→ THE PROBLEM
Within the data below, find the string "scroll" and return each line where it occurs.

→ Entries taken from a collection

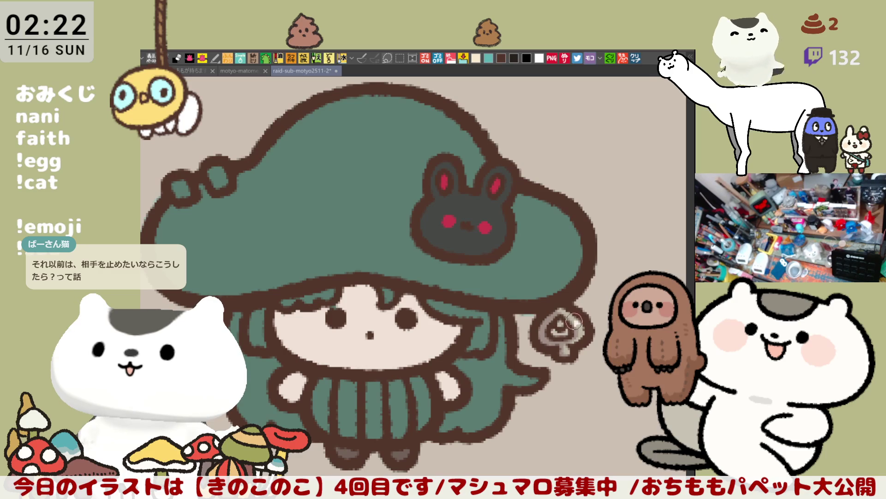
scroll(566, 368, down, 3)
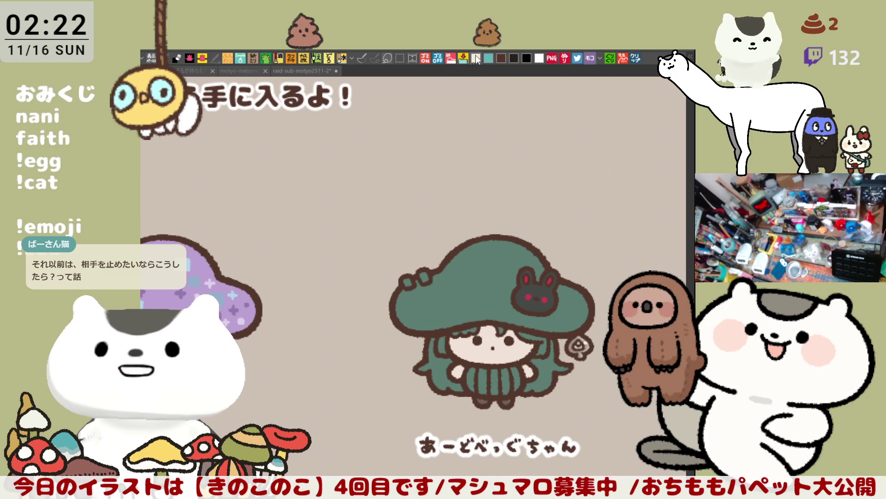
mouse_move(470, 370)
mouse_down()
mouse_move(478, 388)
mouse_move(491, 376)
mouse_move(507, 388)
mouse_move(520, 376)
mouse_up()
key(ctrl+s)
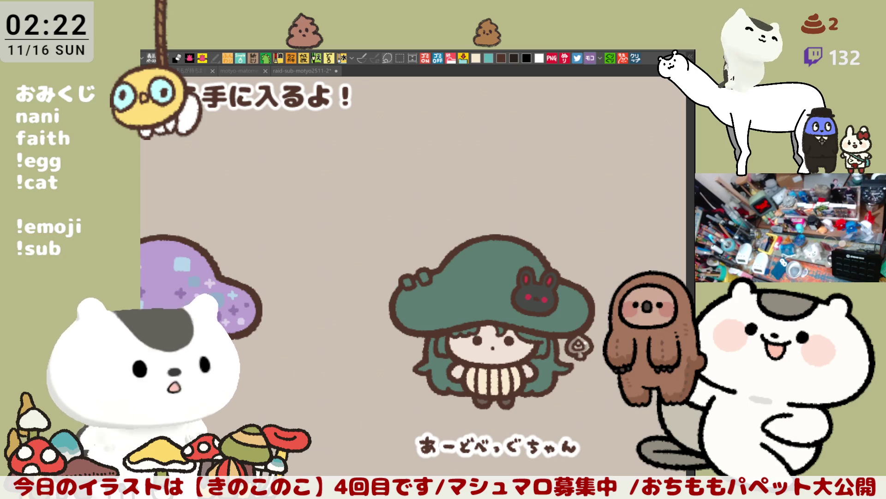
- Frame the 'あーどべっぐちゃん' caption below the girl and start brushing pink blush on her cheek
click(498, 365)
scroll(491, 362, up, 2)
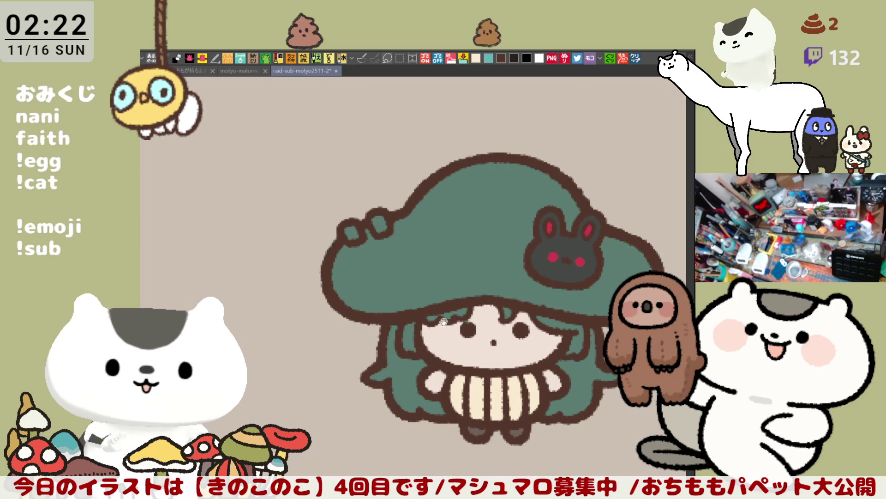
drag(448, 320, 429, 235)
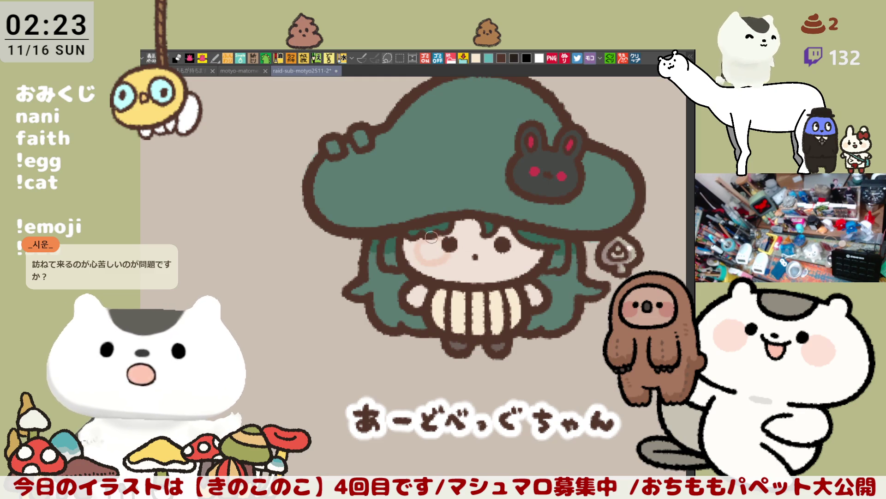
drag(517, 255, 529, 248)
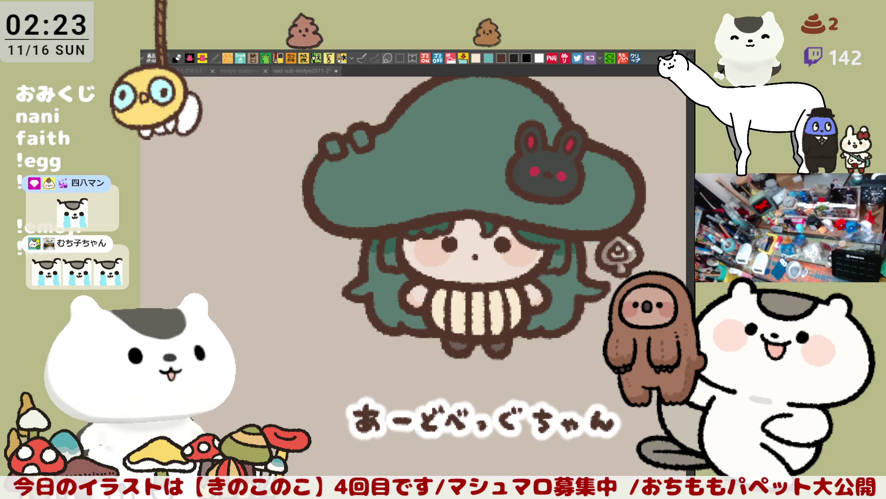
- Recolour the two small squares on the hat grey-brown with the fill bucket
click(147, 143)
---
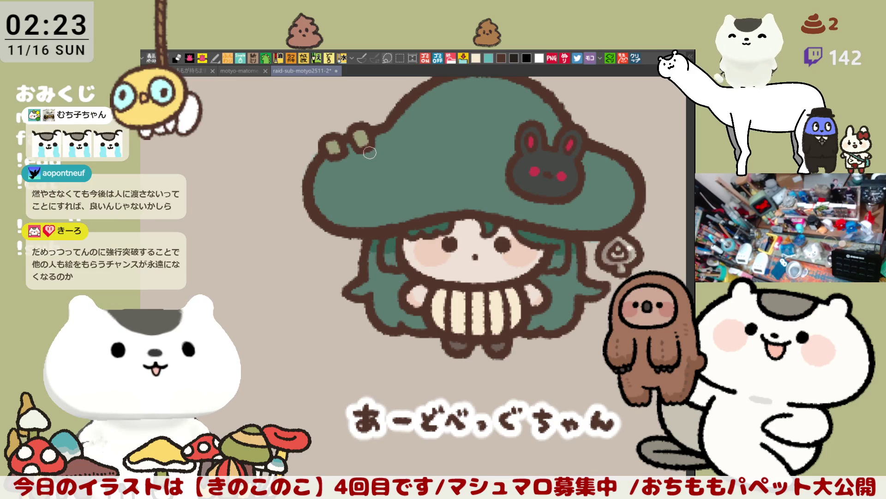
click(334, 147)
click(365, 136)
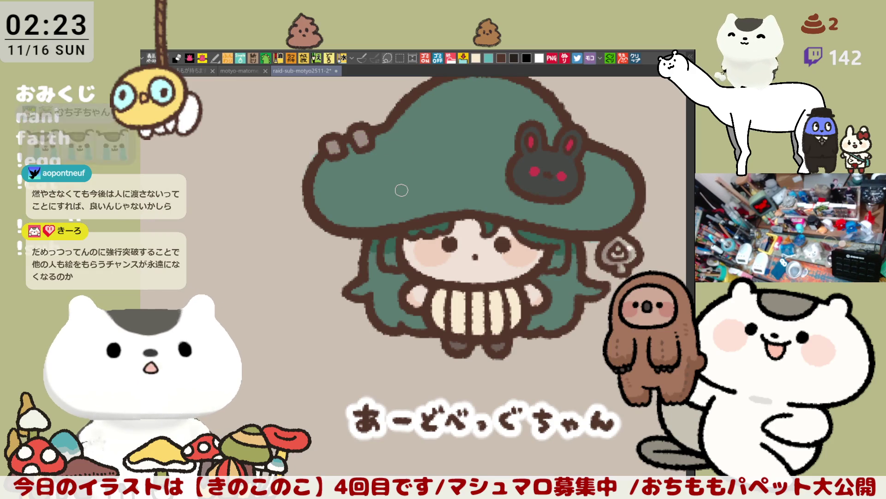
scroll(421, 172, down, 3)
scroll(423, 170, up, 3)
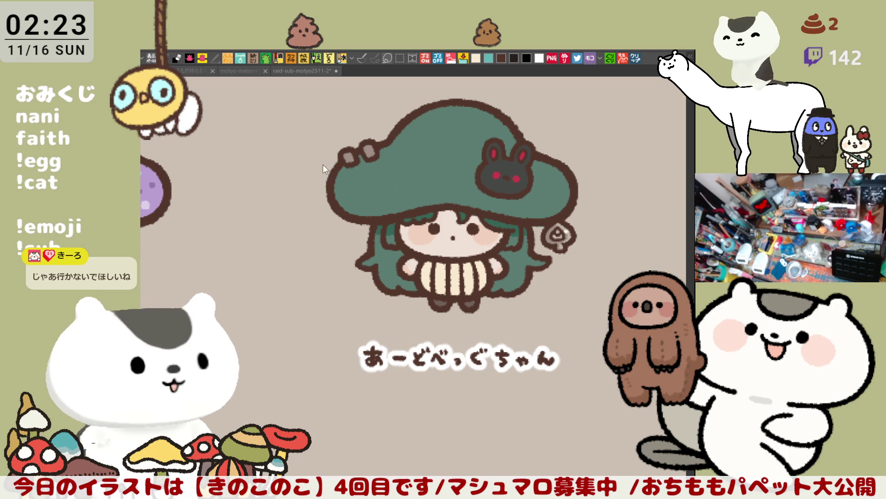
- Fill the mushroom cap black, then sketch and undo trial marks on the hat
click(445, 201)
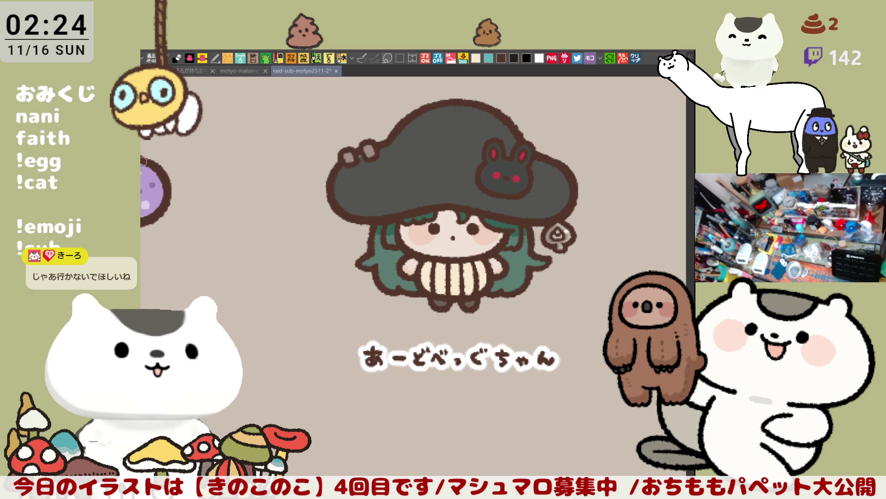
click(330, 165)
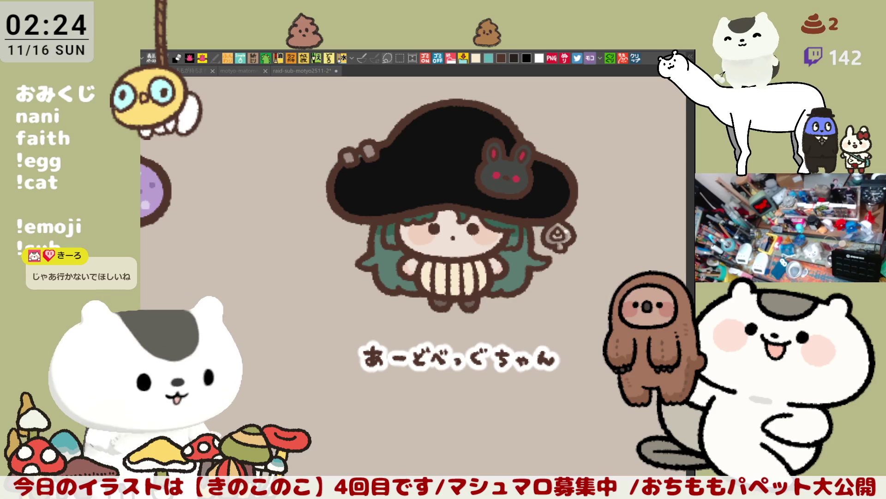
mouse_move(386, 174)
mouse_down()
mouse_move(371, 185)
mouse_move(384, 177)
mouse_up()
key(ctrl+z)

→ ANSWER AREA
scroll(566, 368, down, 3)
scroll(491, 362, up, 2)
scroll(421, 172, down, 3)
scroll(423, 170, up, 3)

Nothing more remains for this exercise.